Rural hospitals have to look for this extra money as they continue to see bad debt from high-deductible insurance claims and Medicaid climb by about 50% and as exchange carriers have gone scarce in rural areas. This makes the task impossible, Elehwany says.
"It's very devastating," Elehwany says of Congress' continued delay in funding the extenders. "The uncertainty for the hospitals is tremendous."
But now, according to hospital lobbyists who closely track the Capitol Hill spending discussions, these Medicare programs may be lost in the shuffle and get shifted into next year. Lawmakers differ on their projections as talks remain in flux ahead of final negotiations, but one thing is certain after this tumultuous year marked by bitterly divided intra- and inter-party debate: not even mandatory appropriations can be counted on when they're expected.
The uncertainty affects about 800 rural hospitals that qualify for the increased Medicare rate through the low-volume adjustment, Elehwany says. As many as 200 rural hospitals at one time were deemed Medicare-dependent, although that number has diminished with the mass closures in recent years.

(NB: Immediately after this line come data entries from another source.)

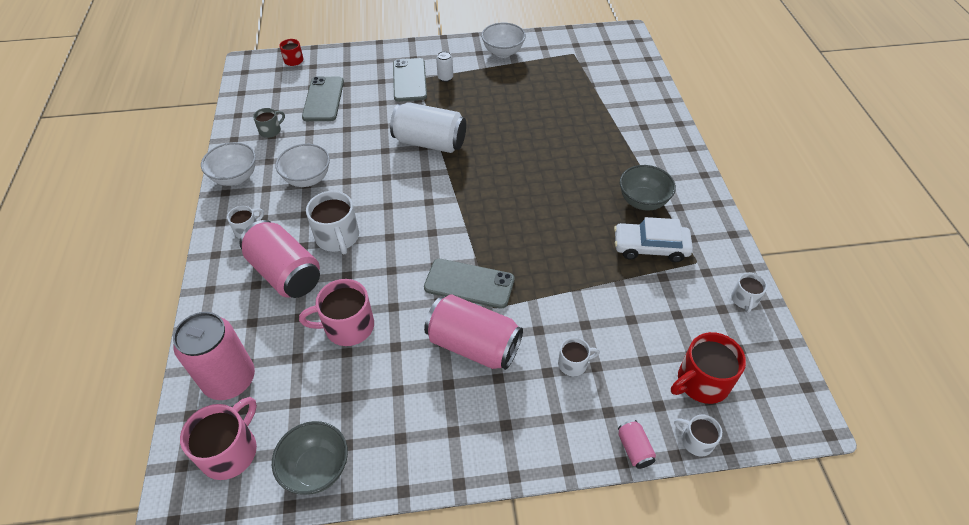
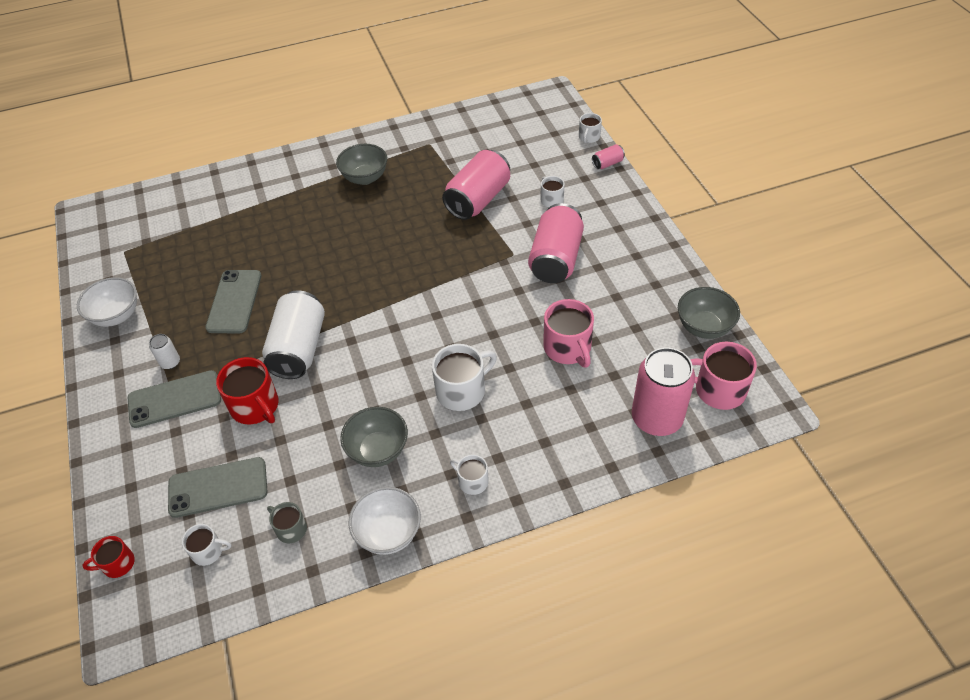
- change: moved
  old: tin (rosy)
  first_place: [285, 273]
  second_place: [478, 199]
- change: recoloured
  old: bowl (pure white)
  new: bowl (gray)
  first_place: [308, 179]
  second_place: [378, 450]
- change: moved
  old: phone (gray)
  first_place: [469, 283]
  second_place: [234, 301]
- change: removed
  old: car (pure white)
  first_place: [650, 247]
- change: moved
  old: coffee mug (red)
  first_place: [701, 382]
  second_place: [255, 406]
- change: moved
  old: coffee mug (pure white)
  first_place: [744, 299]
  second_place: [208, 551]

The other end-of-year wild card is the fate of the disproportionate share hospital payment cuts — which affects a swathe of hospitals with a high percentage of poor patients. These have already taken effect and it's unclear when Capitol Hill lawmakers will reinstate their delay.
New York and Missouri have already withheld DSH payments from their hospitals.
DSH allotments are paid out quarterly, and in an ordinary year the federal government would make the first of four payments in January. This means most hospitals haven't felt the blow yet. But if Congress doesn't delay the cuts by Dec. 31 all states will likely see a reduced payment to start out the year, according to a lobbyist who represents a large share of DSH hospitals.